SUPPLIED MATERIAL Block Start

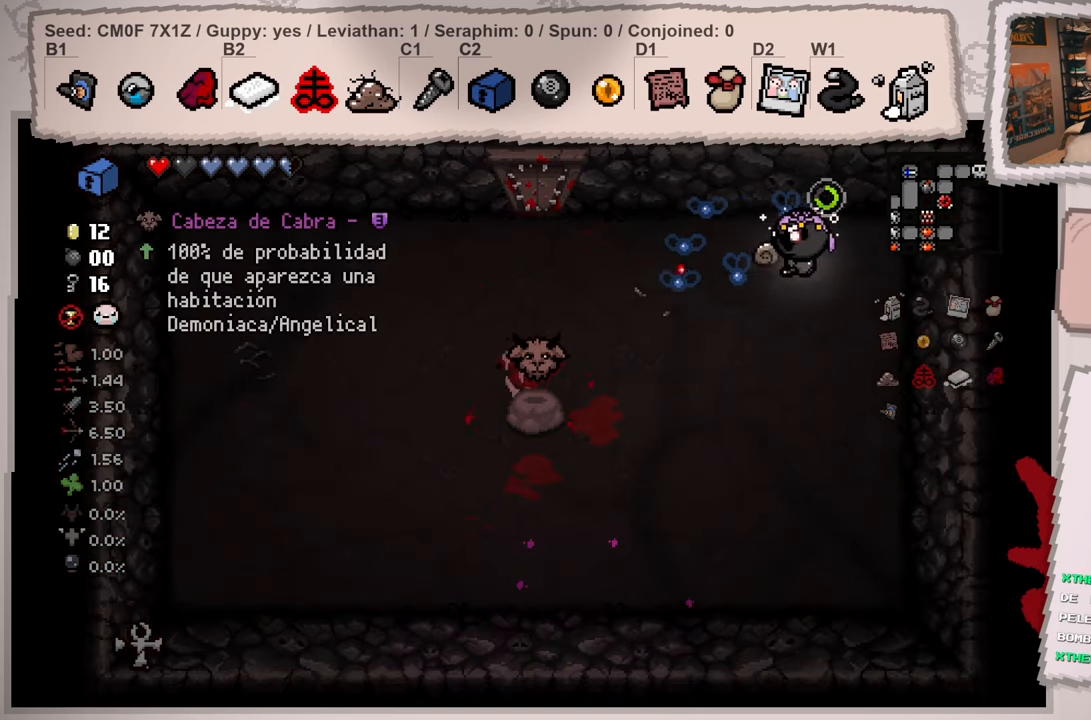
Gameplay with a controller (Xbox layout); each line is a JSON object with the inputs held at the frame after it. "events" lists button and stick changes between this image and that frame as [ms after this image, input, new state], when the widget could be followed in between. Not read: L3 R3.
{"buttons": [], "left_stick": "down-left", "right_stick": "left", "events": [[67, "left_stick", "center"], [184, "left_stick", "down-right"], [284, "left_stick", "down-left"]]}
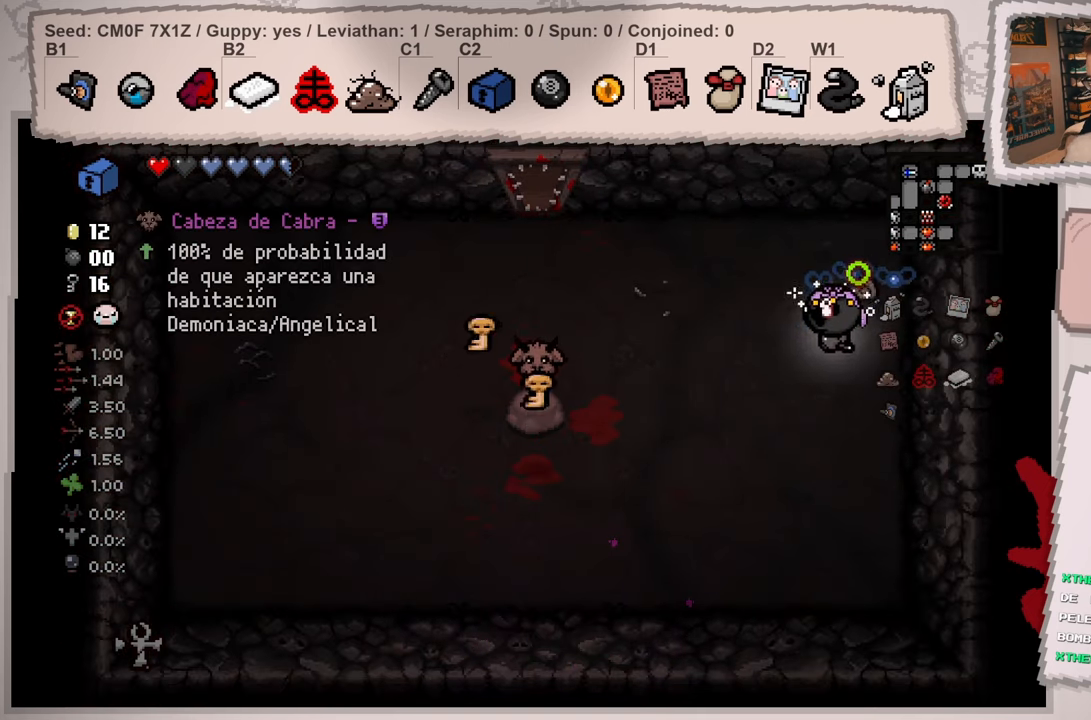
{"buttons": [], "left_stick": "left", "right_stick": "left", "events": [[100, "left_stick", "left"]]}
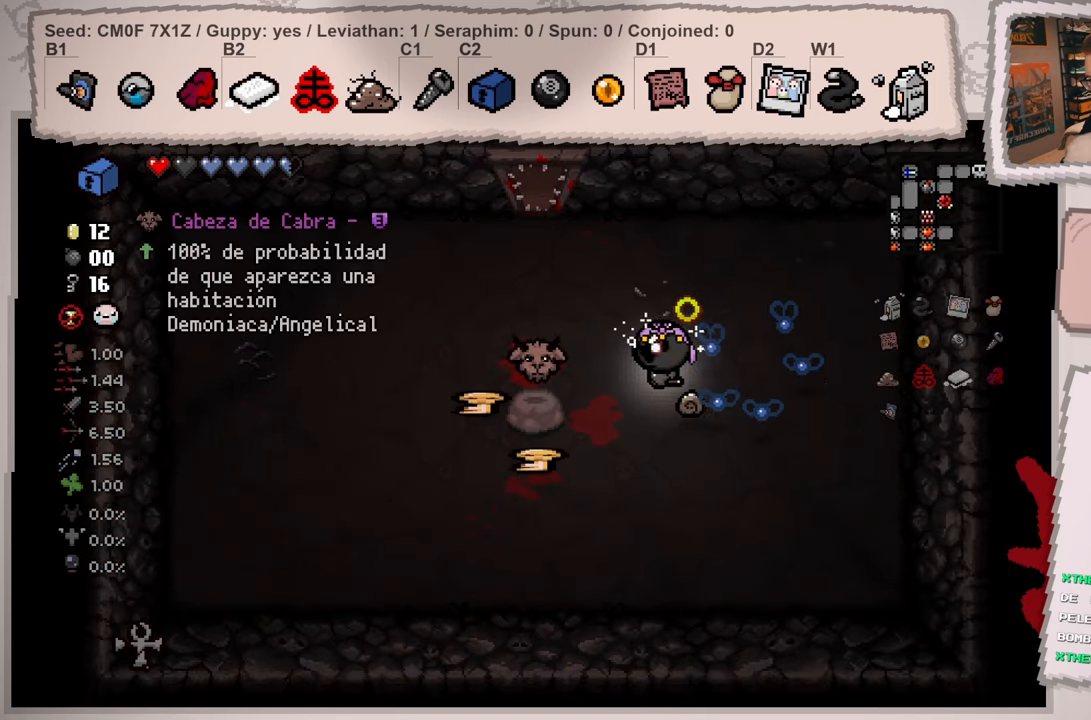
{"buttons": [], "left_stick": "left", "right_stick": "left", "events": [[284, "left_stick", "up-left"], [417, "left_stick", "left"]]}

SUPPLIED MATERIAL Block End

[EXERCISE OBJECTIVE] The whole of the data needs to be copied word for word, though not its pictures.

[RESULT FOR THIS TASK]
Gameplay with a controller (Xbox layout); each line is a JSON object with the inputs held at the frame after it. "events" lists button and stick changes between this image and that frame as [ms after this image, input, new state], when the widget could be followed in between. Not read: L3 R3.
{"buttons": [], "left_stick": "down-left", "right_stick": "left", "events": [[67, "left_stick", "center"], [184, "left_stick", "down-right"], [284, "left_stick", "down-left"]]}
{"buttons": [], "left_stick": "left", "right_stick": "left", "events": [[100, "left_stick", "left"]]}
{"buttons": [], "left_stick": "left", "right_stick": "left", "events": [[284, "left_stick", "up-left"], [417, "left_stick", "left"]]}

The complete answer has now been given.